**What to do**
In the drunk driving FAQ, what administrative license suspension applies to a driver over 21 with no prior OUI convictions who refuses a chemical test?

Drunk Driving FAQ

  1. Home
  2.  » 
  3. FAQ
  4.  » Drunk Driving FAQ

Drunk Driving FAQ

Q. What Is The Difference Between OUI, DUI And DWI?

A. None. Different states use different terminology. Massachusetts employs the term OUI, which is an abbreviation for “operating under the influence.” Other states use either DUI, which stands for “driving under the influence” or DWI, signifying “driving while intoxicated.” They are all generically known as drunk driving.

Q. Is It Illegal To Drink And Then Drive? Does A Person Have To Be Drunk To Be Convicted?

A. No. It is not a crime in Massachusetts to consume alcohol and operate a motor vehicle. The conduct becomes criminal when someone is “under the influence.” A person does not have to be drunk or unconscious to be “under the influence” of alcohol. Someone is “under the influence” whenever that person has consumed enough alcohol to reduce his or her ability to operate a motor vehicle safely.

The purpose of the statute is to protect the public from any driver whose alertness, judgment and ability to respond promptly have been lessened by alcohol. This would include someone who is drunk, but it would also include anyone who has consumed enough alcohol to reduce that person’s mental clarity, self-control and reflexes, and thereby left that person with a reduced ability to drive safely. The amount of alcohol necessary to do this may vary from person to person. The government is not required to prove that the defendant actually drove in an unsafe or erratic manner, but it must prove that alcohol had diminished the defendant’s capacity or ability to drive safely.

Q. What Does The Government Have To Actually Prove To Convict An Accused Of The Crime Of OUI?

A. In Massachusetts, the government must prove three things beyond a reasonable doubt to prove a defendant guilty of OUI. First, that the defendant operated a motor vehicle. Second, that the defendant did so on a public way, or in a place where the public has a right of access, or in a place where members of the public have access as invitees or licensees. Third, that the defendant was operating the vehicle under the influence of intoxicating liquor, or with a .08% or greater blood alcohol level.

Q. Will My Driver’s License Be Suspended If Either I Refuse To Take The Breathalyzer Test Or Fail It?

A. Yes. A person in Massachusetts cannot be compelled by a police officer to submit to a Breathalyzer test and can decline to take the test. However, for drivers over the age of 21, the administrative license suspension for refusing a chemical test are as follows: 180 days if there are no prior OUI convictions; 3 years if there is one prior OUI conviction; 5 years if there are two prior OUI convictions; and lifetime if there are three or more prior OUI convictions. A continuance without a finding (“CWOF”) on a first offense will be counted by the Registry of Motor Vehicles as a conviction for purposes of calculating this administrative suspension. Unlike the criminal OUI statute, there is no “second chance” to be deemed a first offender when a single prior is outside of ten years. Additionally, there is a 10-year license suspension for a refusal of a prior offender where an accident results in serious bodily injury and a lifetime license suspension for a refusal of a prior offender where an accident results in death. Refusal suspensions shall run consecutively, and not concurrently, with any other suspensions related to conviction or assignment to a program. A refusal to take the chemical test, however, cannot be used against a defendant at trial.

(Stored data entries)
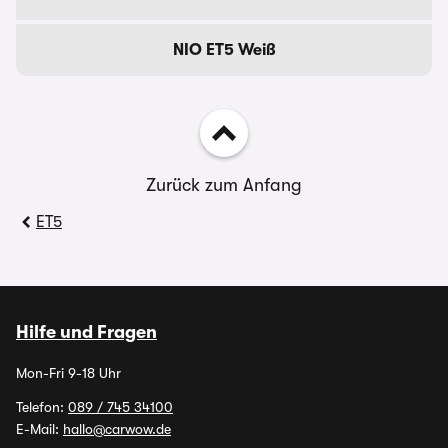
NIO ET5 Weiß
Zurück zum Anfang
ET5
Hilfe und Fragen
Mon-Fri 9-18 Uhr
Telefon:
089 / 745 34100
E-Mail:
hallo@carwow.de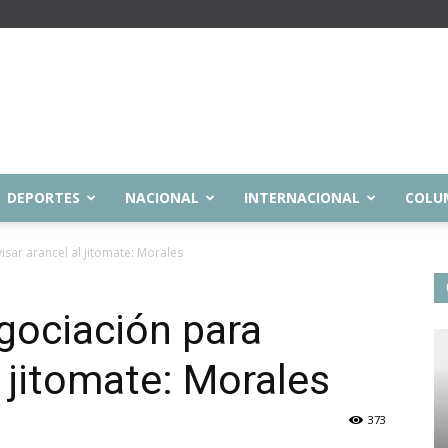
DEPORTES
NACIONAL
INTERNACIONAL
COLU
sar arancel al jitomate: Morales
ociación para
l jitomate: Morales
373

**Exercise result**
180 days.